Top 5 Talent Development Tips for Growing Organizations

As a leadership coach and consultant, I have worked with both large and small organizations on talent development and growing leaders, teams and organizations.  Most of the companies I work with are financially successful – hitting targets for profitability and growth -- but many struggle with building talent who will not only grow with the organization but help take it to the next level. 

“Ineffective leadership caps the ability of an organization to grow,” says Anderson and Adams in their latest book, Scaling Leadership. I agree wholeheartedly and believe that investing in people development should be a top priority if the goal of your organization is to grow and develop productive individuals and teams.

 Here are my top 5 key differentiators for successful talent development. 

 1.     View development as a variety of experiences versus a one-week training course.  Leaders should look to leverage various day-to-day experiences for ongoing growth and development opportunities, including regular feedback, shadowing, internal mentors, brown-bag lunches, articles, podcasts, books and more. Many are free or low-cost so that any size organization can take advantage of them. 

 2.     Invest in the right people at the right time. Not all employees have the same motivation or commitment to his/her own development. Leaders who want a positive ROI on time and money for talent development, need to identify mindset readiness in addition to skill set. Both need to be there for significant progress.

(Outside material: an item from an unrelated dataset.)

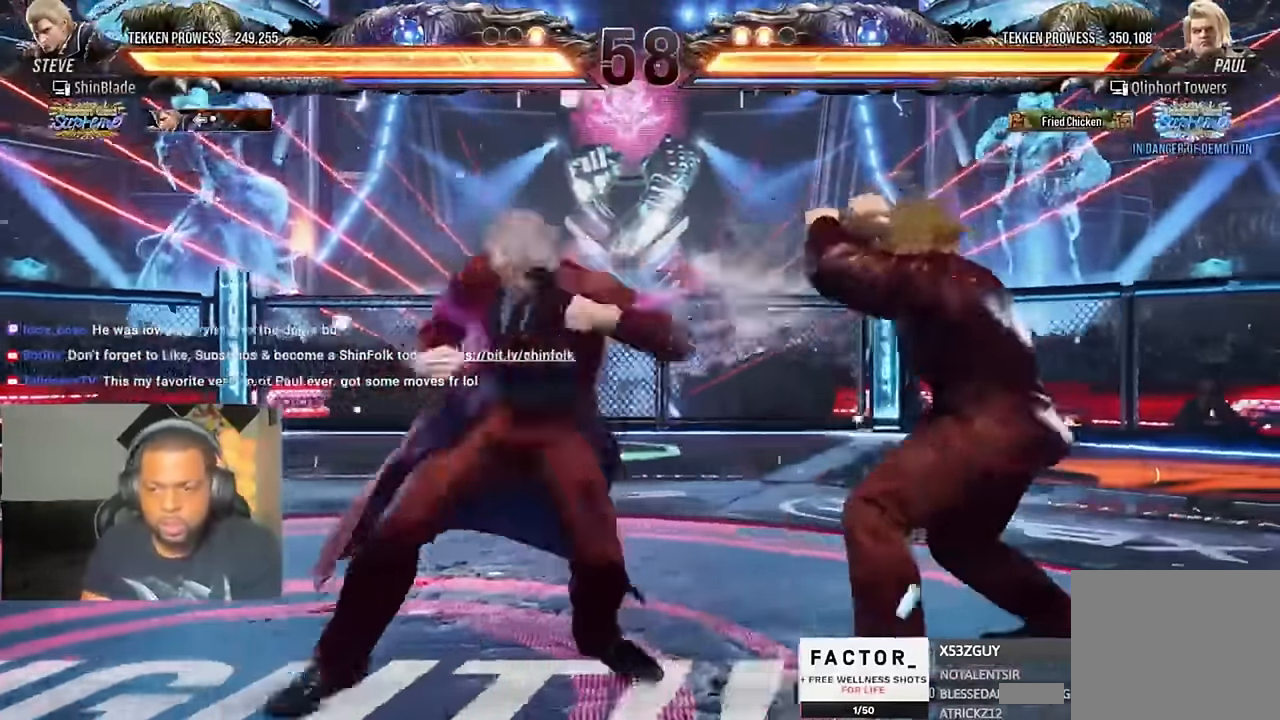
{"buttons": [], "left_stick": "center", "right_stick": "center", "events": [[67, "DPAD_LEFT", "up"], [67, "DPAD_UP", "down"], [100, "DPAD_UP", "up"], [133, "DPAD_RIGHT", "down"], [267, "DPAD_RIGHT", "up"], [400, "TRIANGLE", "down"], [500, "TRIANGLE", "up"]]}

 3.     Create opportunities for safe, “soft” or vertical skills development within the organization. For example, a team member who is challenged to deal with conflict should be presented with opportunities to practice the skill with others. Reading articles or books is great for tips or techniques, but there is no substitute for real-life experiences in the workplace.  Comprehensive development requires an understanding of what’s needed on both the “soft” technical or “hard” skills fronts and leaders should focus on improvement in both areas.

 4.     Differentiate between performance and development. Performance measures how someone is doing in his/her current role.  Development is focused on advancing someone’s skill set and involves understanding where the skill/mindset gaps exist and having a game plan that regularly builds for the gap areas. Development also includes ongoing/regular feedback, progress monitoring and planning as jobs/roles change or evolve or as team members scale up to new roles.

 5.     Maintain a consistent development mindset. Organizations and the leaders who invest in development know that it is not an annual review or goal setting once a year.  Development should be viewed as “the norm” and part of the overall culture of the organization. Successful leaders value development.  They set standards and make time for individuals to invest in themselves.  They create workloads that allow time for people to self-reflect and take stock of what is working/not working at an individual, team and organization level.  Effective leaders are the role models for this work and set the stage for all to develop.